◆ **ATTIVITÀ 1**:
Traduci in inglese questa frase del testo sul Manifesto di Ventotene: "Tanto che oggi tutte le grandi democrazie moderne europee ne riconoscono il valore inoppugnabile."
◆ **ATTIVITÀ 2**:
Nel testo sul Manifesto di Ventotene, dopo quanti anni l'atto di coraggio risultò vincente?
◆ **ATTIVITÀ 3**:
Prosegui il testo sul Manifesto di Ventotene a partire dalla sua ultima frase.

◆ **TESTO DA LEGGERE**:
# # #

IL dileggio compiuto dalla Presidente del Consiglio nei confronti del Manifesto di Ventotene e dei suoi autori non ha precedenti nella storia della Repubblica per gravità e per dolo verso chi ha dato la vita per la nostra democrazia
E' ancora più grave che chi ha citato poche frasi estrapolate dal Manifesto, lo abbia fatto passare per una sorta di inno alla dittatura comunista, chiedendo per di più se qualcuno lo avesse letto.
Ebbene lo abbiamo letto e sappiamo benissimo come è nato quel Manifesto di Ventotene, quando è nato, e cosa costò ai suoi autori in quanto antifascisti
Perché esso non è solo un inno ad una Europa federale e democratica, ma è anche un appello ad una rivoluzione antifascista fatto nel momento in cui il nazifascismo era vincente, quindi un Manifesto che corrisponde ad un atto supremo di coraggio che allora si poteva definire disperato, ma che, soli quattro anni dopo risultò vincente.
Tanto che oggi tutte le grandi democrazie moderne europee ne riconoscono il valore inoppugnabile.

# # #

◆ **DATI DISPONIBILI**:

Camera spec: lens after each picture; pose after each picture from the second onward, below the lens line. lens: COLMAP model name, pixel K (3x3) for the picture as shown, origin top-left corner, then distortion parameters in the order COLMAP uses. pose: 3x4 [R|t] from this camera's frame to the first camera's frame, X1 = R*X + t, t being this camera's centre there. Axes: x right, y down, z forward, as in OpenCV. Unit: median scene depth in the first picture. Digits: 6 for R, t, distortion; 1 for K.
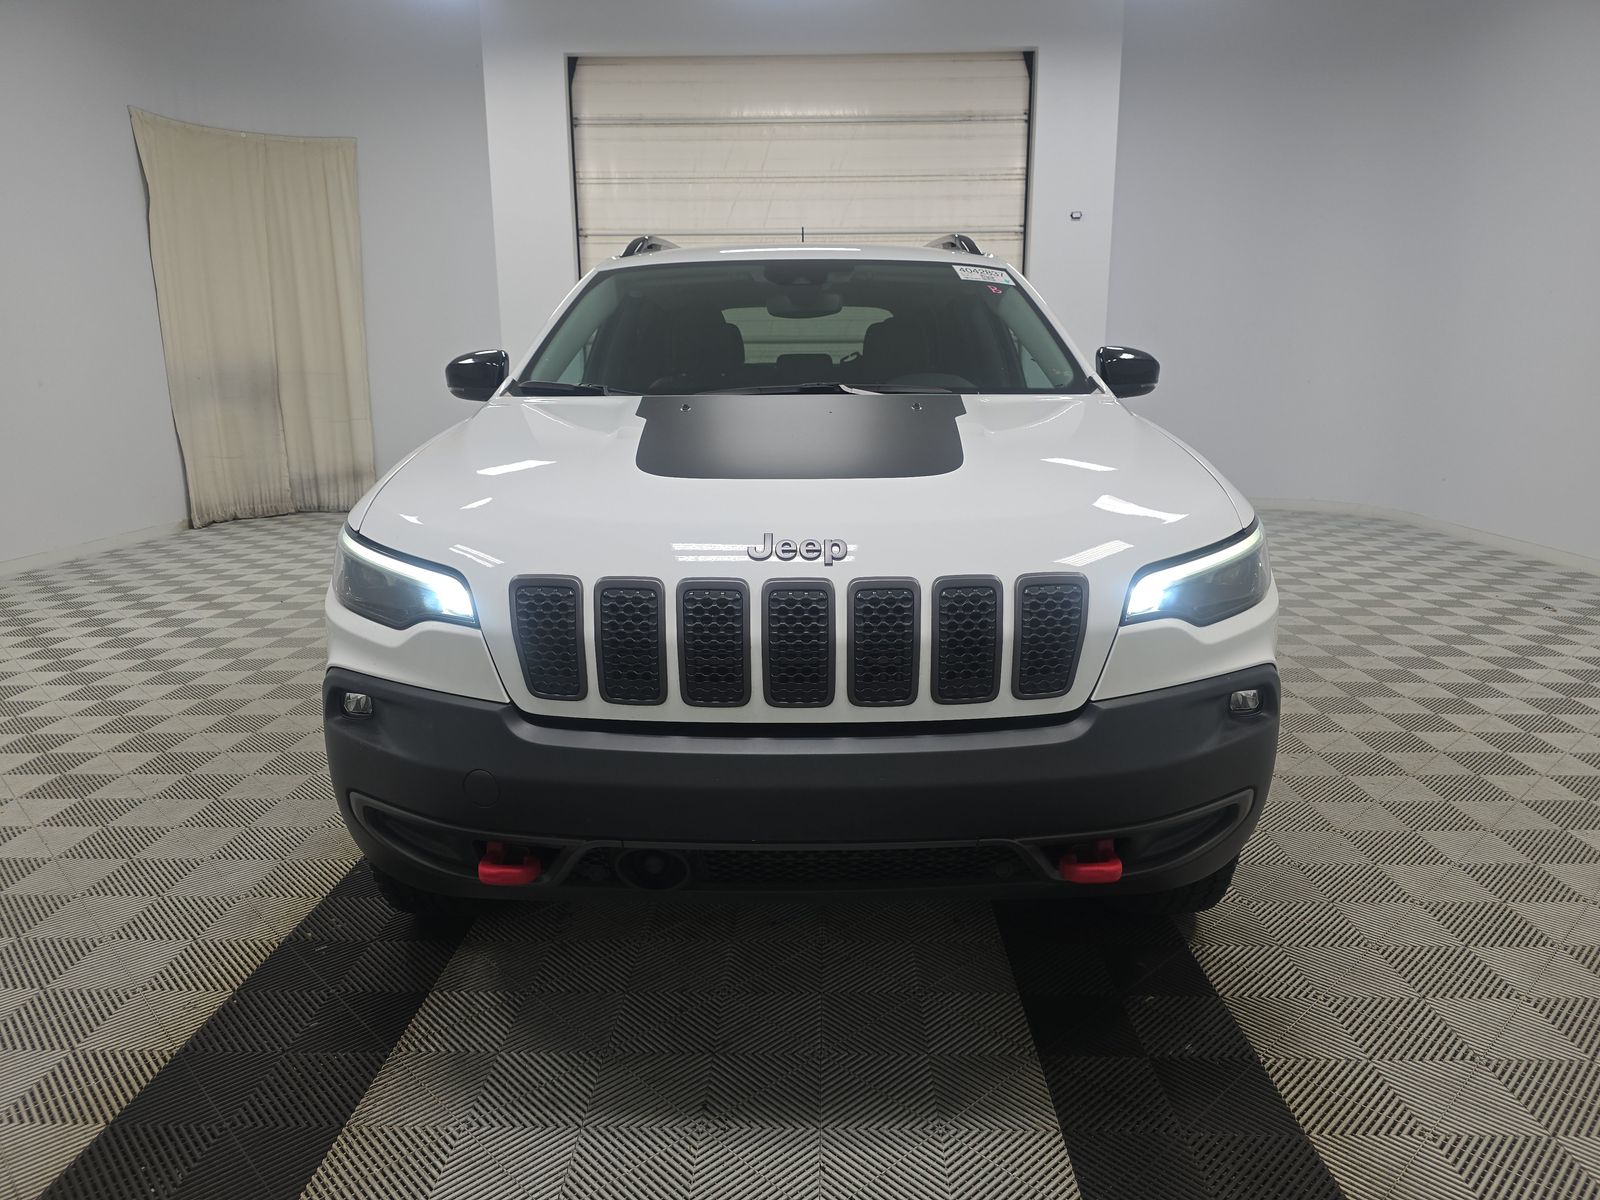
lens RADIAL K [[1061.1, 0, 800.2], [0, 1061.1, 620.3], [0, 0, 1]] dist [0.032538, -0.004650]
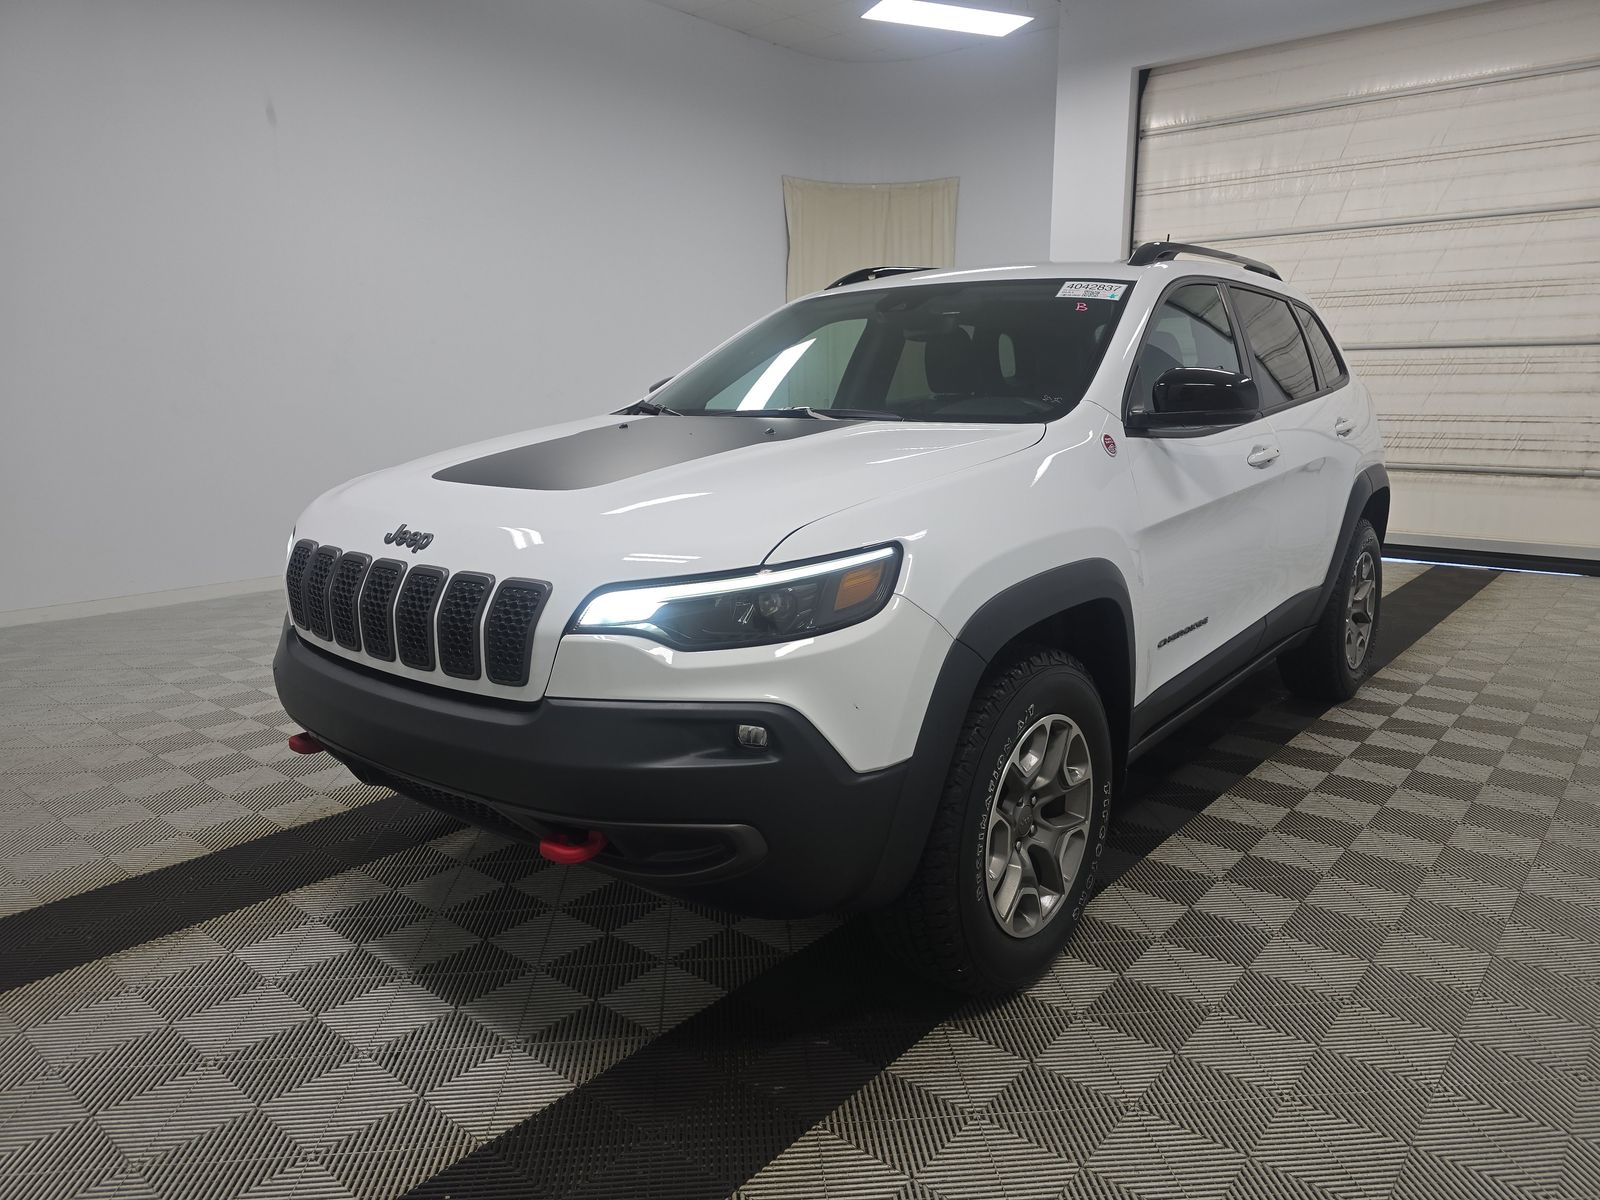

# # #

◆ **LA TUA RISPOSTA 1**:
So much so that today all the great modern European democracies recognize its unassailable value.

◆ **LA TUA RISPOSTA 2**:
Soli quattro anni dopo.

◆ **LA TUA RISPOSTA 3**:
Ma la risposta migliore alle storpiature della Meloni è lo stesso Manifesto che in un suo passaggio cruciale, recita quanto segue: “"Auspicano la fine delle dittature immaginandola come la restituzione al popolo degli imprescrittibili diritti di autodeterminazione. Il coronamento dei loro sogni è un'assemblea costituente eletta col più esteso suffragio e col più scrupoloso rispetto degli elettori, la quale decida che costituzione il popolo debba darsi" Cioè l'esatto contrario rispetto a quanto la Meloni ha voluto farci credere
Ma il Manifesto di Ventotene non solo un appello antifascista, un inno alla democrazia e alla fratellanza tra i popoli, esso è anche una base solida, con i suoi principi di libertà e giustizia sociale, per ogni società che non voglia abbandonarsi alle derive di un capitalismo senza regole o ad una nomeklatura livellatrice di ogni istanza sociale, repressiva ed autoreferenziale
Il Manifesto inizia con una analisi lucida e spietata della società moderna in cui vivevano gli autori, sprofondata nella dittatura e nel totalitarismo : “La sovranità assoluta degli stati nazionali ha portato alla volontà di dominio sugli altri e considera suo "spazio vitale" territori sempre più vasti che gli permettano di muoversi liberamente e di assicurarsi i mezzi di esistenza senza dipendere da alcuno. Questa volontà di dominio non potrebbe acquietarsi che nell'egemonia dello stato più forte su tutti gli altri asserviti. In conseguenza lo stato, da tutelatore della libertà dei cittadini, si è trasformato in padrone di sudditi, tenuti a servirlo con tutte le facoltà per rendere massima l'efficienza bellica.” Cosa è questa se non una condanna di ogni forma di statolatria e di riduzione dell'essere umano a servo di uno stato autoreferenziale, cosa se non una condanna di ogni forma di colonialismo ed imperialismo?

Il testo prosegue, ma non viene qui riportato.